> [TRY IT]
Write each line out a second time, exactly as shown below.

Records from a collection

━━━━━━

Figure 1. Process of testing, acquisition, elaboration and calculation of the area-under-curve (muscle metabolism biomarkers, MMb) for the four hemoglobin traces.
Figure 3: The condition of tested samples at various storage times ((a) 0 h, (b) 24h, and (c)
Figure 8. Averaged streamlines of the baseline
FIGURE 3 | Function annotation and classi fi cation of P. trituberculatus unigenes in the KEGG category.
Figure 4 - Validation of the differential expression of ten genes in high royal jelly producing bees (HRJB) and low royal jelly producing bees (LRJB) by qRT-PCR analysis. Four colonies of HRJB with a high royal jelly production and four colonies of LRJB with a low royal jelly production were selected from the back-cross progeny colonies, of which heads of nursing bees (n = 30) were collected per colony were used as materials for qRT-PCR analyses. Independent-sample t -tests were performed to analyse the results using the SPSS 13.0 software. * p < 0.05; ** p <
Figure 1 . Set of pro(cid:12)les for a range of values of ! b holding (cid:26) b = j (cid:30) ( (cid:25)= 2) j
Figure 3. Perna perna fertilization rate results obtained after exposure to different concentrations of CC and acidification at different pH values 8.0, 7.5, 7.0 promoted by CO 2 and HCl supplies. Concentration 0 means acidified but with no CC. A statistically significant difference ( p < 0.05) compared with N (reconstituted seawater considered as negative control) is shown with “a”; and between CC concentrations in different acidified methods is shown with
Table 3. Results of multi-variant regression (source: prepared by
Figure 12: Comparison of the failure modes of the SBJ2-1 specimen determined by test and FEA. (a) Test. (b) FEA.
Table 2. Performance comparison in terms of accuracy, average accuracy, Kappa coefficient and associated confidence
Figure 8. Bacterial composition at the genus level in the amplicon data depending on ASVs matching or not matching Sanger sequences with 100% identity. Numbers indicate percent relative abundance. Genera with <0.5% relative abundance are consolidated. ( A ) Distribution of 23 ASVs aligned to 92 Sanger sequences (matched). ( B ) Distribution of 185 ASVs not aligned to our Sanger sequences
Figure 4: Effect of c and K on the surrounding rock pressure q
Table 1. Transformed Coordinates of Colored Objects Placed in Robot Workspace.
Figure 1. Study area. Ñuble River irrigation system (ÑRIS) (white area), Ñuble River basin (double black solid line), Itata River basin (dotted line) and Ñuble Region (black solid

━━━━━━

> [RESULT FOR THIS TASK]
Figure 1. Process of testing, acquisition, elaboration and calculation of the area-under-curve (muscle metabolism biomarkers, MMb) for the four hemoglobin traces.
Figure 3: The condition of tested samples at various storage times ((a) 0 h, (b) 24h, and (c)
Figure 8. Averaged streamlines of the baseline
FIGURE 3 | Function annotation and classi fi cation of P. trituberculatus unigenes in the KEGG category.
Figure 4 - Validation of the differential expression of ten genes in high royal jelly producing bees (HRJB) and low royal jelly producing bees (LRJB) by qRT-PCR analysis. Four colonies of HRJB with a high royal jelly production and four colonies of LRJB with a low royal jelly production were selected from the back-cross progeny colonies, of which heads of nursing bees (n = 30) were collected per colony were used as materials for qRT-PCR analyses. Independent-sample t -tests were performed to analyse the results using the SPSS 13.0 software. * p < 0.05; ** p <
Figure 1 . Set of pro(cid:12)les for a range of values of ! b holding (cid:26) b = j (cid:30) ( (cid:25)= 2) j
Figure 3. Perna perna fertilization rate results obtained after exposure to different concentrations of CC and acidification at different pH values 8.0, 7.5, 7.0 promoted by CO 2 and HCl supplies. Concentration 0 means acidified but with no CC. A statistically significant difference ( p < 0.05) compared with N (reconstituted seawater considered as negative control) is shown with “a”; and between CC concentrations in different acidified methods is shown with
Table 3. Results of multi-variant regression (source: prepared by
Figure 12: Comparison of the failure modes of the SBJ2-1 specimen determined by test and FEA. (a) Test. (b) FEA.
Table 2. Performance comparison in terms of accuracy, average accuracy, Kappa coefficient and associated confidence
Figure 8. Bacterial composition at the genus level in the amplicon data depending on ASVs matching or not matching Sanger sequences with 100% identity. Numbers indicate percent relative abundance. Genera with <0.5% relative abundance are consolidated. ( A ) Distribution of 23 ASVs aligned to 92 Sanger sequences (matched). ( B ) Distribution of 185 ASVs not aligned to our Sanger sequences
Figure 4: Effect of c and K on the surrounding rock pressure q
Table 1. Transformed Coordinates of Colored Objects Placed in Robot Workspace.
Figure 1. Study area. Ñuble River irrigation system (ÑRIS) (white area), Ñuble River basin (double black solid line), Itata River basin (dotted line) and Ñuble Region (black solid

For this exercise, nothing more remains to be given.